TD Bank economists are impressed with the way currency markets have handled themselves amid a global economic and stock market slowdown.
“Although the world economy is in the grips of a major slowdown, the adjustment in foreign exchange markets to the changing economic landscape has been orderly compared to the turmoil during the 1997/98 Asian crisis,” says TD in a report out today.
“Indeed, with Japan likely in recession, East Asian and European growth forecasts being scaled lower, and a U.S. recovery looking more distant than many had anticipated, the extent to which currency markets have taken developments in stride is remarkable.”
TD says that the difference this time around is that the U.S. slowdown was less of a shock than the unforeseen problems of Southeast Asia. As well, markets have been cheered by the rapid and aggressive rate cuts, and global investors are less leveraged to the more vulnerable emerging markets than four years ago.
It says the greatest single difference, however, is the increased flexibility in exchange rates. “One stark lesson from the Mexican peso crisis in 1994 and the subsequent Asian crisis is that fixed or tightly managed exchange rates are vulnerable to speculative pressures when economic conditions deteriorate. The majority of countries on investors’ radar screens have floating currencies, which are acting as a shock absorber to the global economic slowdown.”
Although the still-pegged Argentine peso remains in the spotlight, TD says, “we believe that global contagion from either of these eventualities will be limited by the increased presence of floating exchange rates”.
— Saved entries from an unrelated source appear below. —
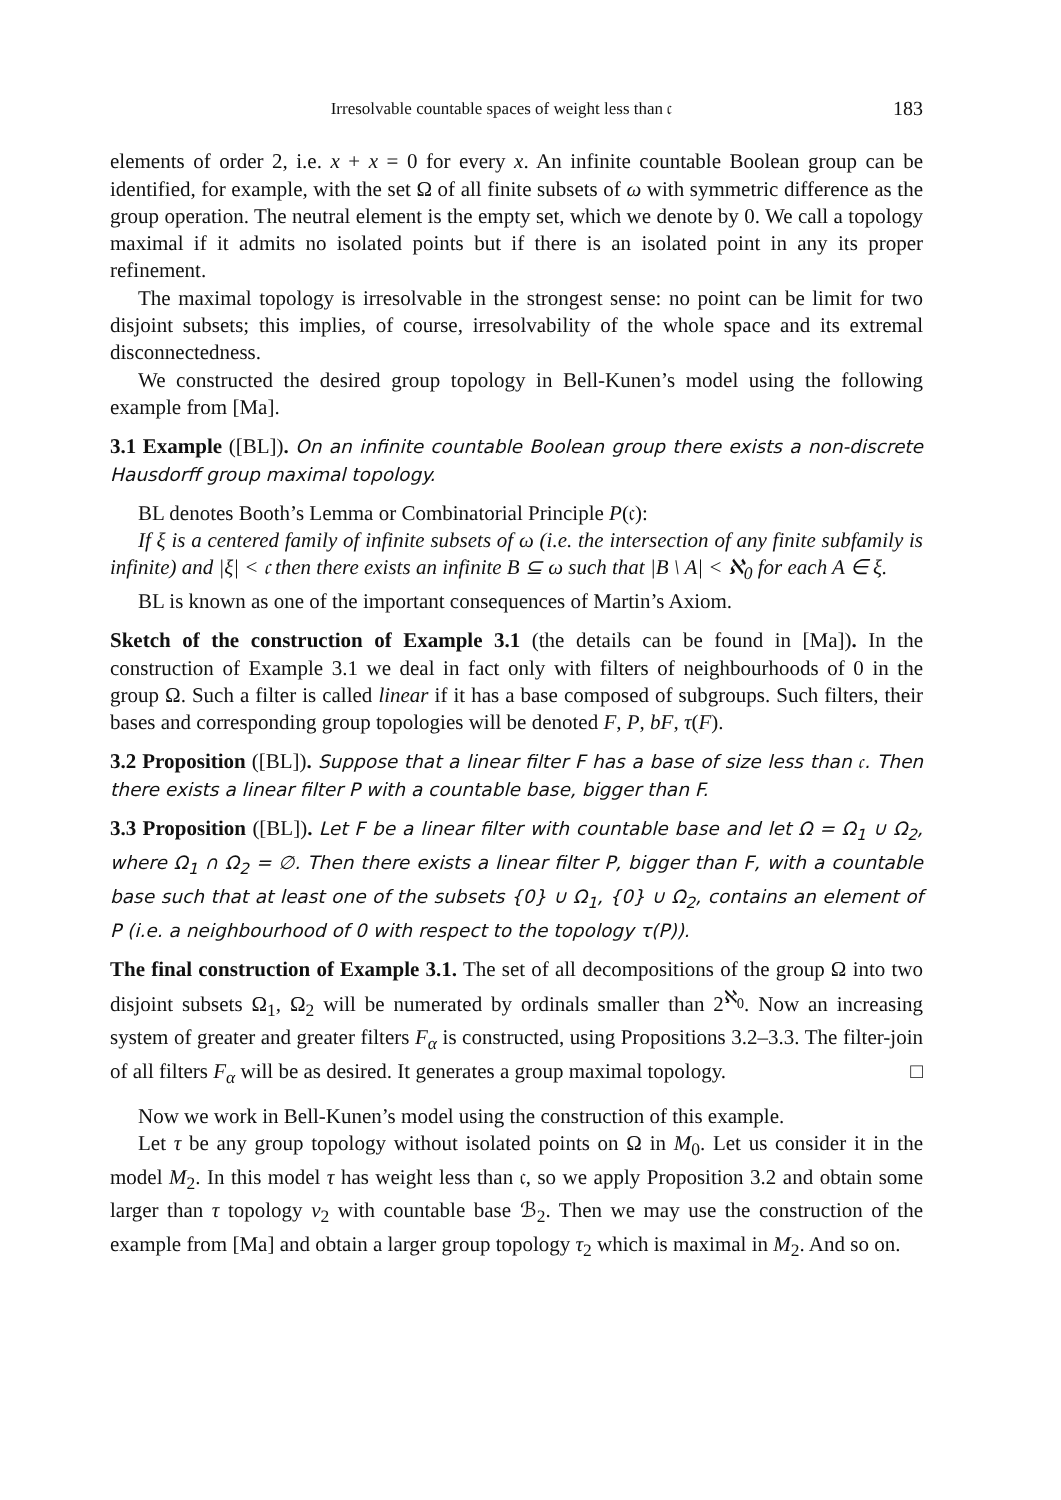Irresolvable countable spaces of weight less than 𝔠 183
elements of order 2, i.e. x + x = 0 for every x. An infinite countable Boolean group can be identified, for example, with the set Ω of all finite subsets of ω with symmetric difference as the group operation. The neutral element is the empty set, which we denote by 0. We call a topology maximal if it admits no isolated points but if there is an isolated point in any its proper refinement.
The maximal topology is irresolvable in the strongest sense: no point can be limit for two disjoint subsets; this implies, of course, irresolvability of the whole space and its extremal disconnectedness.
We constructed the desired group topology in Bell-Kunen’s model using the following example from [Ma].
3.1 Example ([BL]). On an infinite countable Boolean group there exists a non-discrete Hausdorff group maximal topology.
BL denotes Booth’s Lemma or Combinatorial Principle P(𝔠):
If ξ is a centered family of infinite subsets of ω (i.e. the intersection of any finite subfamily is infinite) and |ξ| < 𝔠 then there exists an infinite B ⊆ ω such that |B \ A| < ℵ<sub>0</sub> for each A ∈ ξ.
BL is known as one of the important consequences of Martin’s Axiom.
Sketch of the construction of Example 3.1 (the details can be found in [Ma]). In the construction of Example 3.1 we deal in fact only with filters of neighbourhoods of 0 in the group Ω. Such a filter is called linear if it has a base composed of subgroups. Such filters, their bases and corresponding group topologies will be denoted F, P, bF, τ(F).
3.2 Proposition ([BL]). Suppose that a linear filter F has a base of size less than 𝔠. Then there exists a linear filter P with a countable base, bigger than F.
3.3 Proposition ([BL]). Let F be a linear filter with countable base and let Ω = Ω<sub>1</sub> ∪ Ω<sub>2</sub>, where Ω<sub>1</sub> ∩ Ω<sub>2</sub> = ∅. Then there exists a linear filter P, bigger than F, with a countable base such that at least one of the subsets {0} ∪ Ω<sub>1</sub>, {0} ∪ Ω<sub>2</sub>, contains an element of P (i.e. a neighbourhood of 0 with respect to the topology τ(P)).
The final construction of Example 3.1. The set of all decompositions of the group Ω into two disjoint subsets Ω<sub>1</sub>, Ω<sub>2</sub> will be numerated by ordinals smaller than 2<sup>ℵ<sub>0</sub></sup>. Now an increasing system of greater and greater filters F<sub>α</sub> is constructed, using Propositions 3.2–3.3. The filter-join of all filters F<sub>α</sub> will be as desired. It generates a group maximal topology. □
Now we work in Bell-Kunen’s model using the construction of this example.
Let τ be any group topology without isolated points on Ω in M<sub>0</sub>. Let us consider it in the model M<sub>2</sub>. In this model τ has weight less than 𝔠, so we apply Proposition 3.2 and obtain some larger than τ topology ν<sub>2</sub> with countable base ℬ<sub>2</sub>. Then we may use the construction of the example from [Ma] and obtain a larger group topology τ<sub>2</sub> which is maximal in M<sub>2</sub>. And so on.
TD forecasts that the trend towards flexible exchange rates is likely to continue, with Malaysia, and ultimately China expected to follow suit. “Although many countries will continue to have fixed exchange rates, their relative share of the world economy will steadily decline in the coming years. The increased use of floating currencies may increase the day-to-day volatility in foreign exchange markets, but it will also reduce the periods of extreme turmoil associated with speculative attacks.”